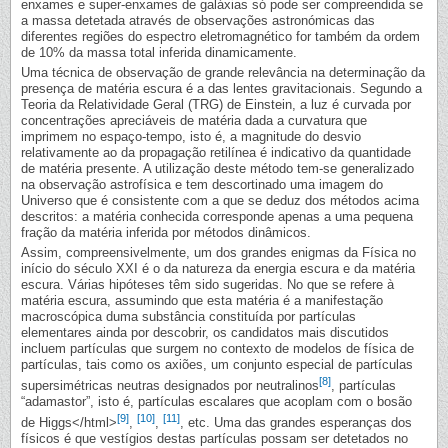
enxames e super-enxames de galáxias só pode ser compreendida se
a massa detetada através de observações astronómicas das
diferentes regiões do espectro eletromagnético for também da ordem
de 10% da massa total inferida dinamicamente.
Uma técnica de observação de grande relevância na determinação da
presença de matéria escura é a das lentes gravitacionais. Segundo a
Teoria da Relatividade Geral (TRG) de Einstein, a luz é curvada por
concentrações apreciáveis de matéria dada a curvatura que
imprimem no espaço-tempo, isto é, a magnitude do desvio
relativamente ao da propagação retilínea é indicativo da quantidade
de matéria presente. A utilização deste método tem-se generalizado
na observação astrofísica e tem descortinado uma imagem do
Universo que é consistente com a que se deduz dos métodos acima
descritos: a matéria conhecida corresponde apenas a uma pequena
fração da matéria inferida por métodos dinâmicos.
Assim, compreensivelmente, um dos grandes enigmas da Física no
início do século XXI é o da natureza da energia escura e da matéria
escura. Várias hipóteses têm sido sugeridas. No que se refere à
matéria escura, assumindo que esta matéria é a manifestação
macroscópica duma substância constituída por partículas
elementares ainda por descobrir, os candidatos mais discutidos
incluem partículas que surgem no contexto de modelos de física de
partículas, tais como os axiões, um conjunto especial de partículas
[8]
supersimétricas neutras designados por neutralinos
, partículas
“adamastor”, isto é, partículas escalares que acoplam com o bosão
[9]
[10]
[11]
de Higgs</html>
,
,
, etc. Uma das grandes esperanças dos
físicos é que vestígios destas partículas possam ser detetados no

┄┄┄┄┄┄┄┄┄┄┄┄┄┄┄┄┄┄┄┄

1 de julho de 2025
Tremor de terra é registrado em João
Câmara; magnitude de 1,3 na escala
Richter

┄┄┄┄┄┄┄┄┄┄┄┄┄┄┄┄┄┄┄┄

> Try it:
In the material above, transcribe exactly the lines beginning at the one with "supersimétricas neutras designados" and ending at the one with "físicos é que", both included.

> Answer for the task:
supersimétricas neutras designados por neutralinos
, partículas
“adamastor”, isto é, partículas escalares que acoplam com o bosão
[9]
[10]
[11]
de Higgs</html>
,
,
, etc. Uma das grandes esperanças dos
físicos é que vestígios destas partículas possam ser detetados no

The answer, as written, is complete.